The letter, which Myers said would be sent to Batavia on behalf of village officials and community members, was just one action in what has been several days of desperation played out on multiple fronts ever since Aldi made its announcement last week.

Some residents have fired off phone calls to trustees, village staff members and even to Aldi’s corporate headquarters, village officials said. Numerous community members have mulled the feasibility of petition campaigns, with at least one, Maywood resident Joellen Hopson, creating a change.org petition that has garnered 72 signatures as of Wednesday night.

Trustee Isiah Brandon, who noted that he spoke with an Aldi executive over the phone several days ago, said he received a desperate call from a woman who lives in River Forest but who shops at the Maywood Aldi. And earlier in the week, he said, he visited two senior living facilities within blocks of Madison Street Aldi.

“They said we should do all we can to save that store,” Brandon recalled the seniors telling him. “I believe that residents must be activated as well because it’s a shared ownership.”

Earlier this week, the blitz of worry at the ground level had resonated with politicians like Cook County Commissioners Richard Boykin (1st) and Jeffrey Tobolski (16th), who both sent off a joint letter to Aldi U.S. CEO Jason Hart.

“Closing the only grocery store in Maywood on Christmas Eve is a travesty,” the letter, made public on Dec. 13, read. In a separate statement, the two commissioners wrote that they “are committed to working with Aldi to determine the availability of county resources or incentives to encourage the company to keep this much-needed grocery store open.”

On Wednesday, Boykin and U.S. Rep. Danny K. Davis (7th) announced that they would be holding a press conference regarding the store closing on Thursday afternoon at Village Council Chambers, 125 S. 5th Ave.

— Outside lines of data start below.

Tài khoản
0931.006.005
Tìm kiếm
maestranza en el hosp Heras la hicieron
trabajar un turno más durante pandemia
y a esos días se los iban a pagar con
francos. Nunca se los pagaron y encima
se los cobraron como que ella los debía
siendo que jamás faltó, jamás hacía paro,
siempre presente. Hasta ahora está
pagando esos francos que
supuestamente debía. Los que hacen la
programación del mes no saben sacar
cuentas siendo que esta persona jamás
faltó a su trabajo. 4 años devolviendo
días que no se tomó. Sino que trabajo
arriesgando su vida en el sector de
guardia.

But during tonight’s LLOC meeting, Rogers cautioned against appearing too adversarial and taking a tone that might erode the company’s confidence in Maywood as a place to do business without controversy.

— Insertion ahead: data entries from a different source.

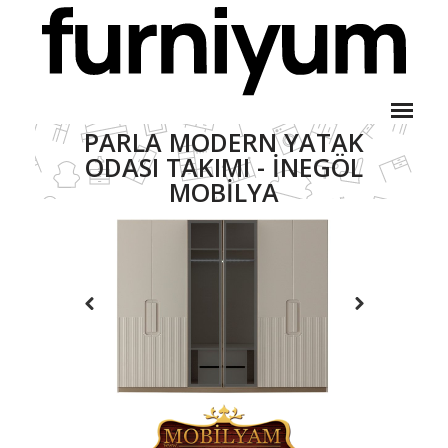
PARLA MODERN YATAK
ODASI TAKIMI - İNEGÖL
MOBILYA
Parla Modern Yatak Odası
Anasayfa
Ürünler
Takımı - İnegöl Mobilya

“One of the things that is important is the rhetoric,” Rogers said. “We really have to be careful. There were things that were said or read by their executives that were not helpful.”

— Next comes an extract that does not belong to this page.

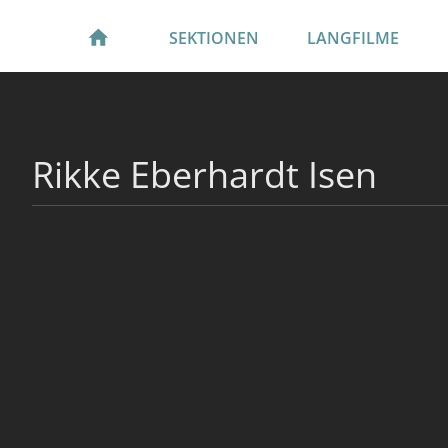
SEKTIONEN
LANGFILME
Rikke Eberhardt Isen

Rogers didn’t specify the content of that rhetoric, only adding that company officials “were offended by things they read on the internet that they said were mischaracterizations and misinformations.” 

“We have to make sure that the emotional stuff be channeled in a way that does not help,” Rogers said. “We don’t want or need a fight. What we want to do is to compel a corporation to feel like it can be to their business interest to continue. That’s not a fight.”

When asked by his board colleagues whether there was some chance the village’s outreach could persuade Aldi executives to change course, Rogers struck a tone of sober optimism.

“If it was zero chance of having a reversal, I think they might have said that,” Rogers said. “I do think it is an uphill battle, but things change. Normally, corporations that are in retail, if you approach them the right way and early enough, you can be impactful.” VFP

Correction: This article has been updated to reflect the correct location of Boykin’s Thursday press conference. VFP regrets the error.